### What the task asks
Pick out each line in the following items that contains the string "account", and copy those lines unchanged.

### Given information

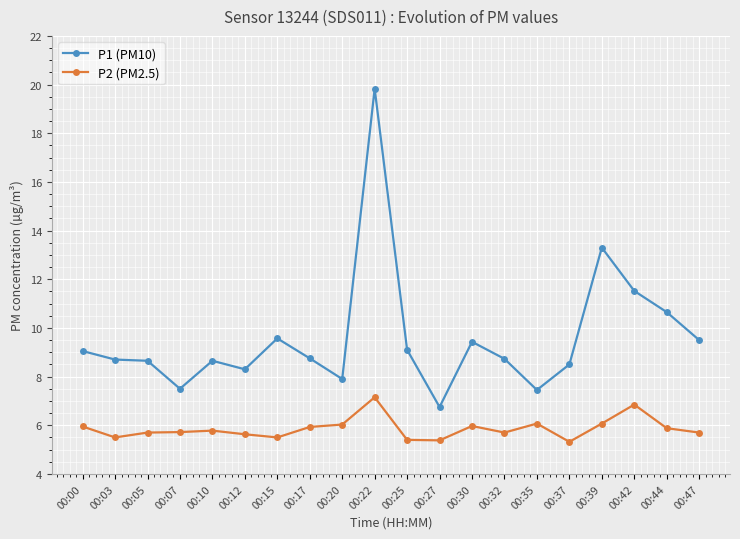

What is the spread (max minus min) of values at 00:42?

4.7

---

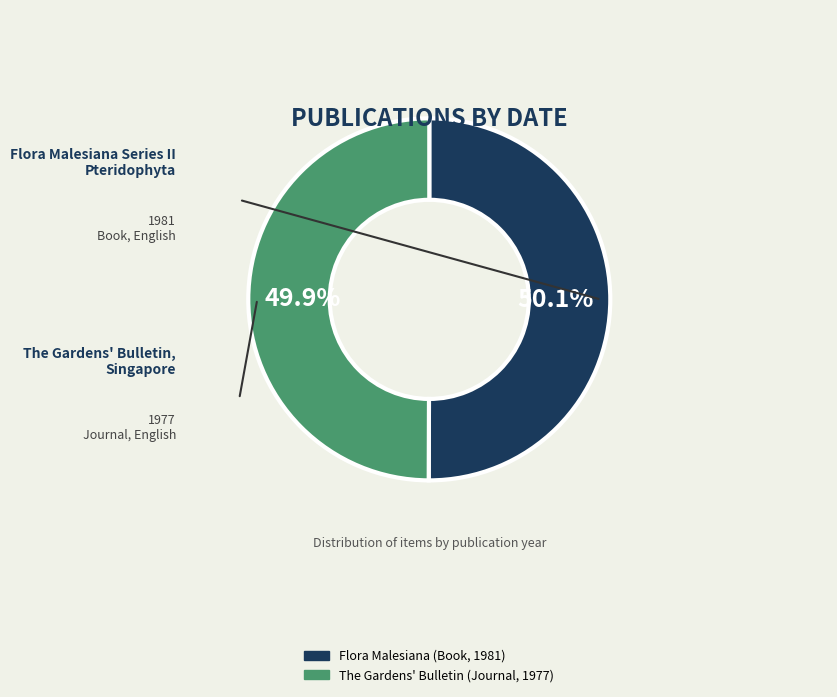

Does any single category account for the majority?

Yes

* * *

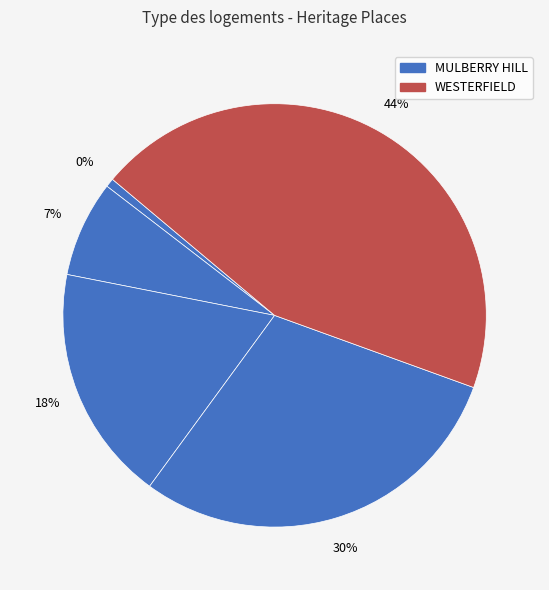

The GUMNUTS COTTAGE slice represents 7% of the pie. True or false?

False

### Answer for this exercise
Does any single category account for the majority?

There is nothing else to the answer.